BELFAST: New DUP leader Edwin Poots has denied his party is divided.
The Stormont Agriculture Minister was ratified by his party following a stormy meeting at a Belfast hotel on Thursday night.
Outgoing leader Arlene Foster and several senior figures including Sir Jeffrey Donaldson, Gavin Robinson and Diane Dodds left the building before Poots rose to give his speech.
Paul Bell, a DUP member of 20 years from Foster’s Fermanagh and South Tyrone constituency, dramatically resigned from the party over its treatment of her. He hit out at those who ousted Foster, and warned the party stands to lose thousands of votes at the next election. “This is going to be a real problem for the DUP. The votes that are going to be shed by the DUP is not in their hundreds, it’s in their thousands. It’s in their tens of thousands,” he said.

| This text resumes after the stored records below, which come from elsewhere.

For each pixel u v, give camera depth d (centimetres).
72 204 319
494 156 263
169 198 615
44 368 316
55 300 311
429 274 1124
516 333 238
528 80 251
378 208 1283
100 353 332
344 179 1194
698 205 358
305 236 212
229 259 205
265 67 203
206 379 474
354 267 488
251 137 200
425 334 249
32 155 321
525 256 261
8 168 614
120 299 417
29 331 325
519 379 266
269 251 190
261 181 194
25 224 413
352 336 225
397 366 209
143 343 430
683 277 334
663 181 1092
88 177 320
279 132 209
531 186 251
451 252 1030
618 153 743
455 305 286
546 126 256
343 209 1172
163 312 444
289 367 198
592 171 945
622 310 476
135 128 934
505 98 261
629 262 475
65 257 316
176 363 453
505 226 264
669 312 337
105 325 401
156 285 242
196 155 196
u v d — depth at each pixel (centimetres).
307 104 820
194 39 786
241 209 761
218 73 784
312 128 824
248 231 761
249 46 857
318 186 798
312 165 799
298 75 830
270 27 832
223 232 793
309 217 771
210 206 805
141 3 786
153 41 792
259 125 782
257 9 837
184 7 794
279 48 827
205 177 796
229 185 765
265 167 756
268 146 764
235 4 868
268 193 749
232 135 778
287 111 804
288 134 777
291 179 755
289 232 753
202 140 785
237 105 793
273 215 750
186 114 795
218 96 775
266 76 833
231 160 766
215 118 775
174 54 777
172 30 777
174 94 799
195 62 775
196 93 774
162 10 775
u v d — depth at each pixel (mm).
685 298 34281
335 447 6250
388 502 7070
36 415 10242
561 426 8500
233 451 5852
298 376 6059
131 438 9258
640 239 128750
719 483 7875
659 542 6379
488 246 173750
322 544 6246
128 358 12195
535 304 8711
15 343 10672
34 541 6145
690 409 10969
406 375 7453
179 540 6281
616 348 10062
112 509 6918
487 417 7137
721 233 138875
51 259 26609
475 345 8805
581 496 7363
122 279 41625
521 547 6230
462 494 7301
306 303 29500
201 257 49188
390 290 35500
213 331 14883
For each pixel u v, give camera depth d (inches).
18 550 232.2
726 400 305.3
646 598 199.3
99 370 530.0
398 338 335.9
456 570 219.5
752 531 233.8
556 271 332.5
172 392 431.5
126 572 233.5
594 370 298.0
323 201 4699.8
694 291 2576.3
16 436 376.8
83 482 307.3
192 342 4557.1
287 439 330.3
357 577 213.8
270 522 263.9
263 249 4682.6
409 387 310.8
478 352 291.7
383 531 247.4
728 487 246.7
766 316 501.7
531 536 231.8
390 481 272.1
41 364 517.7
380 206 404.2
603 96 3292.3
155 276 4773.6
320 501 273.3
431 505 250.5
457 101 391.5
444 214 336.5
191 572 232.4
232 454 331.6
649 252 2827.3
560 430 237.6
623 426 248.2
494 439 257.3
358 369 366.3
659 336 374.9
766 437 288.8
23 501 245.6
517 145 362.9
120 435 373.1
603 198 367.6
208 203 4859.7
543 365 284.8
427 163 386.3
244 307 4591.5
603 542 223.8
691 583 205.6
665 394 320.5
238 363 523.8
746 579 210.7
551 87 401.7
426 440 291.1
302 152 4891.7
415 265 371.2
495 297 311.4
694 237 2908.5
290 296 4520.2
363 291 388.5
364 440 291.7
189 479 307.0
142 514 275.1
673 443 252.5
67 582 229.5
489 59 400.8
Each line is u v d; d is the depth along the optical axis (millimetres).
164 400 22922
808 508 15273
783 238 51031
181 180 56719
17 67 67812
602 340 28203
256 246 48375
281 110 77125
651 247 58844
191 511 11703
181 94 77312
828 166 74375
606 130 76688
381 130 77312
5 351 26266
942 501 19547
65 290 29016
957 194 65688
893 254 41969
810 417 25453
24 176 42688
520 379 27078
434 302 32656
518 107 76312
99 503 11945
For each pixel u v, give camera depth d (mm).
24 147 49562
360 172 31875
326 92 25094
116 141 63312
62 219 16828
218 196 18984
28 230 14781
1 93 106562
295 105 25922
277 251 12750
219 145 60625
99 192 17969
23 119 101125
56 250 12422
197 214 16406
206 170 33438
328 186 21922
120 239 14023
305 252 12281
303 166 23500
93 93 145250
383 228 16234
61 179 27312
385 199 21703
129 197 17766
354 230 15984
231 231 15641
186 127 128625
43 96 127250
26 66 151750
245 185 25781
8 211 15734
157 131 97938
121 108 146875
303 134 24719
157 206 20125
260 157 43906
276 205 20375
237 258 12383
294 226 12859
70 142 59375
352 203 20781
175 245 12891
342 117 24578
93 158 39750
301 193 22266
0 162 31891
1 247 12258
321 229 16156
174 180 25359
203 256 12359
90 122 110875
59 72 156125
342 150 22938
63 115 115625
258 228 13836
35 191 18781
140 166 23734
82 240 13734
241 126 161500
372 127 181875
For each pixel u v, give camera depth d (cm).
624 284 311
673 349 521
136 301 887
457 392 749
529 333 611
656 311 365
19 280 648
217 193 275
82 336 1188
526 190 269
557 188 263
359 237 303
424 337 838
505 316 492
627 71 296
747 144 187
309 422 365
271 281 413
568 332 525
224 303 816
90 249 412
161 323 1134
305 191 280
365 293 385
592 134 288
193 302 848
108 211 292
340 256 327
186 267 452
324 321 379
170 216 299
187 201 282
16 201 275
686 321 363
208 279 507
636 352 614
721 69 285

“We cannot go round the doors, the people in Fermanagh and South Tyrone will vote for anyone but the DUP. That is because, not of an election, that is because of what took place before the election.”
Poots later addressed the media alongside the newly ratified deputy leader Paula Bradley, with supporters gathered behind him.
He described the meeting as “good” and said it is a “great privilege” to now lead the party that his father had helped form 50 years ago. Poots said there had been a debate and a contest, and that the contest “had been decided”.
“We will move forward in a united way,” he said. “The DUP is not a divided party, the DUP has went through an electoral contest, the first in 50 years, and everybody that goes through an electoral contest will have some passion, and passion is good in politics. “I like to see people having passion, sometimes even when they are people contesting with me. I like to see people who are passionate in their arguments.”
Poots added that he hoped to be able to speak to Bell “in the near future”.
“Sometimes people don’t like the outcome and they do things in the heat of the moment, I have a lot of respect for the gentleman,” he said.
Poots narrowly defeated Sir Jeffrey Donaldson earlier this month in the party’s first leadership contest.
In a speech following his ratification, he vowed to revive unionism and scrap the Northern Ireland Protocol. “We will consistently roll back the objectional provisions of the Protocol, as we have been doing,” he said.
Poots said his challenge was to encourage supporters of unionism to get out and vote. He also called for a “united unionist coalition” ahead of the next Assembly elections.